Was Kaspar jedoch am meisten überraschte, war der Entschluss, ihn am Leben zu lassen – ihn zu verbannen, damit er über seine Missetaten nachdenken konnte. Und er verfluchte Hawkins dafür, denn es hatte genau die geplanten Auswirkungen. Zum ersten Mal in seinem Leben verspürte Kaspar Reue.
Er fragte sich, wie viele Frauen wie Jojanna und wie viele kleine Jungen wie Jörgen wegen seiner ehrgeizigen Pläne gestorben waren. Bevor man ihn in dieses Land verbannt hatte, hatte er sie nicht als Menschen betrachtet, sondern als Hindernisse für seine Eroberungspläne. Seine großartigen Träume, auf dem Thron von Roldem zu sitzen, waren nichts als Eitelkeit gewesen. Mörderische Eitelkeit, die ihm nichts eingebracht hatte. Denn was hätte als Nächstes geschehen sollen? Die Eroberung der Welt? Hatte er irgendwie Kesh unter seinen Einfluss bringen oder die östlichen Königreiche zu Provinzen machen wollen? Hatte er übers Meer segeln wollen, um Ordnung in dieses chaotische Land zu bringen? Und dann was? Dieser legendäre Kontinent im Norden, an dessen Namen er sich nicht einmal erinnerte? Ein Einmarsch in die Welt der Tsurani? Wie viel war genug?
Und wenn das alles getan war, was würde es ihm nützen? Er war ein Einzelgänger mit nur einem Menschen auf der Welt – seiner Schwester –, für den er so etwas wie Liebe empfand, und es gab niemanden, mit dem er seinen Traum teilen konnte.

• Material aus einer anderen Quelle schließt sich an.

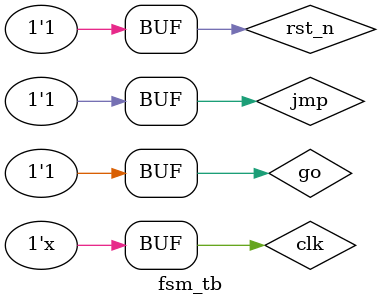
<source format=v>
module fsmg4(go,jmp,Y, clk, rst_n);

output Y;
input go, jmp, clk, rst_n;
reg Y;

parameter [3:0] S0 = 4'b0000,
S1 = 4'b0001,
S2 = 4'b0010,
S3 = 4'b0011,
S4 = 4'b0100,
S5 = 4'b0101,
S6 = 4'b0110,
S7 = 4'b0111,
S8 = 4'b1000,
S9 = 4'b1001;
reg [3:0] state, next;

always @(posedge clk or negedge rst_n)
if (!rst_n) state <= S0;
else state <= next;	
	
always @(go or jmp or state ) 
begin
next = 4'bx;
Y = 1'b0;
case (state)
S0 : 
if (go & !jmp)
	begin
		next = S1;
		Y = 0;
	end	
else if (go & jmp) 
	begin
		next = S3;
		Y = 1;
	end
else if (!go) 
	begin
		next = S0;
		Y = 0;
	end
S1 : 
if (!jmp)
	begin
		next = S2;
		Y = 0;
	end	
else if (jmp) 
	begin
		next = S3;
		Y = 1;
	end
S2 : 
if (jmp) 
	begin
		next = S3;
		Y = 1;
	end	
else
	next=state;
S3 : 
if (!jmp)
	begin
		next = S4;
		Y = 0;
	end	
else if (jmp) 
	begin
		next = S3;
		Y = 1;
	end
S4 : 
if (!jmp)
	begin
		next = S5;
		Y = 0;
	end	
else if (jmp) 
	begin
		next = S3;
		Y = 1;
	end
S5 : 
if (!jmp)
	begin
		next = S6;
		Y = 0;
	end	
else if (jmp) 
	begin
		next = S3;
		Y = 1;
	end
S6 : 
if (!jmp)
	begin
		next = S7;
		Y = 0;
	end	
else if (jmp) 
	begin
		next = S3;
		Y = 1;
	end
S7 : 
if (!jmp)
	begin
		next = S8;
		Y = 0;
	end	
else if (jmp) 
	begin
		next = S3;
		Y = 1;
	end
S8 : 
if (!jmp)
	begin
		next = S9;
		Y = 1;
	end	
else if (jmp) 
	begin
		next = S3;
		Y = 1;
	end
S9 : 
if (!jmp)
	begin
		next = S0;
		Y = 0;
	end	
else if (jmp) 
	begin
		next = S3;
		Y = 1;
	end
endcase
end
endmodule

module fsm_tb ();

reg go, jmp, rst_n, clk;
wire y;

initial	
	begin 	   
		$monitor("state = %b  , go = %b, jmp = %b, next= %b , y = %b",g4.state , go, jmp, g4.next, y);
		clk=0;
		go=0;
		jmp=0;
		rst_n = 1;
		#3
		rst_n = 0;
		#12
		rst_n=1;
		go=1;
		#12	
		jmp=1;
		
	end		
	
always 
	begin
		#5
		clk = ~clk;
	end
fsmg4 g4(go,jmp,y, clk, rst_n);	
	
endmodule

</source>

Kaspar setzte sich und betrachtete die beiden schlafenden Kaufleute. Flynn war verheiratet. Kenner hatte ein Mädchen gehabt und hoffte, dass es immer noch auf ihn wartete, aber beide hatten Träume, die sich erfüllen konnten, keine unmöglichen Fantasien von Macht und Herrschaft. Herrschaft war eine Illusion, hatte der alte Herzog gesagt. Nun begann Kaspar zu verstehen, wie sein Vater das gemeint hatte. Er beneidete diese beiden Männer, die nicht einmal seine Freunde waren, denen er aber zumindest vertraute. Ihnen war keinerlei Ehrgeiz oder Neid geblieben. Sie versuchten einfach nur, sich von einem Fluch zu befreien und zu ihrem normalen Leben zurückzukehren.

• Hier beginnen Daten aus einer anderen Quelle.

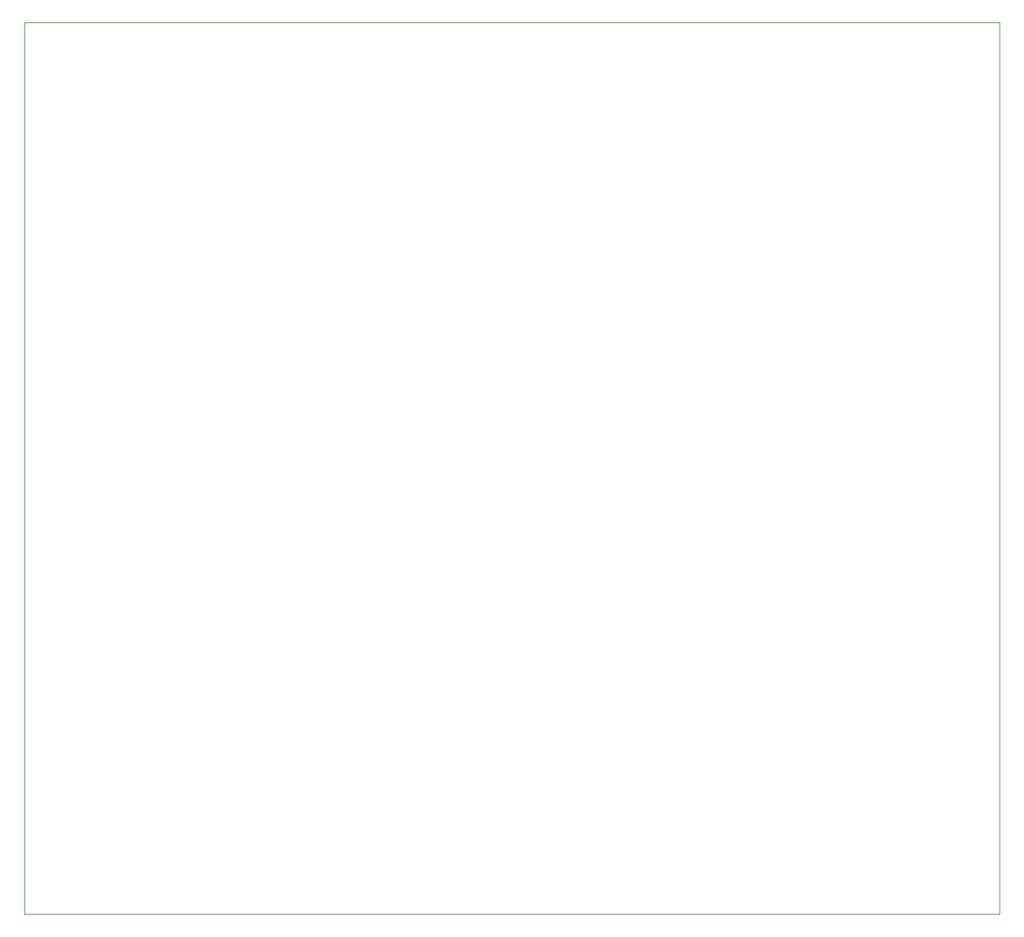
<source format=gm1>
G04 #@! TF.GenerationSoftware,KiCad,Pcbnew,6.0.2+dfsg-1*
G04 #@! TF.CreationDate,2023-02-09T12:02:37+01:00*
G04 #@! TF.ProjectId,proto_cmod,70726f74-6f5f-4636-9d6f-642e6b696361,rev?*
G04 #@! TF.SameCoordinates,Original*
G04 #@! TF.FileFunction,Profile,NP*
%FSLAX46Y46*%
G04 Gerber Fmt 4.6, Leading zero omitted, Abs format (unit mm)*
G04 Created by KiCad (PCBNEW 6.0.2+dfsg-1) date 2023-02-09 12:02:37*
%MOMM*%
%LPD*%
G01*
G04 APERTURE LIST*
G04 #@! TA.AperFunction,Profile*
%ADD10C,0.100000*%
G04 #@! TD*
G04 APERTURE END LIST*
D10*
X87000000Y-32000000D02*
X205000000Y-32000000D01*
X205000000Y-32000000D02*
X205000000Y-140000000D01*
X205000000Y-140000000D02*
X87000000Y-140000000D01*
X87000000Y-140000000D02*
X87000000Y-32000000D01*
M02*

</source>
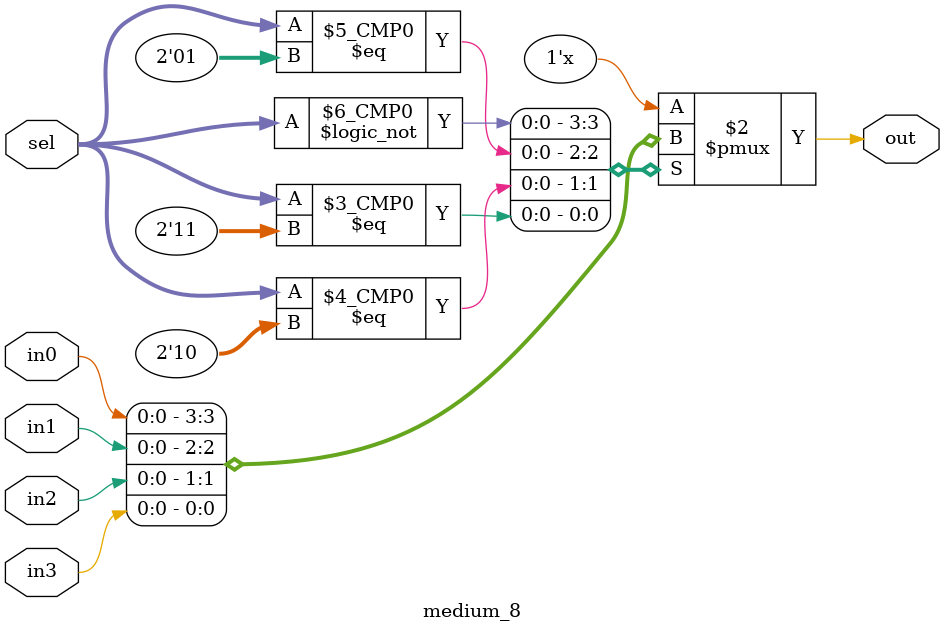
<source format=v>
module medium_8(
    output reg out,
    input in0,
    input in1,
    input in2,
    input in3,
    input[1:0] sel
);
    always @(in0,in1,in2,in3,sel) 
        case(sel)
            2'b00: out=in0;
            2'b01: out=in1;
            2'b10: out=in2;
            2'b11: out=in3;
            default: out=2'bx;
        endcase
endmodule
</source>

Kaspar fragte sich, wie sein normales Leben aussehen würde, wenn er erst frei von diesem Geis war.
Würde er sich je damit zufrieden geben, eine Frau zu finden, sich niederzulassen und Kinder zu zeugen?
Er hatte nie wirklich Kinder haben wollen, aber die Zeit mit Jörgen hatte ihm gezeigt, wie es sein konnte, einen Sohn zu haben. Kinder waren für ihn stets das Produkt einer Heirat aus Staatsgründen gewesen, winzige Garantien guten Verhaltens der Nachbarstaaten. Früher hätte er den Gedanken, diese Kinder zu lieben, bestenfalls für wunderlich gehalten.
Er weckte Kenner, der nickte und den Platz mit ihm tauschte, ohne ein Wort zu sagen, damit sie Flynn nicht störten.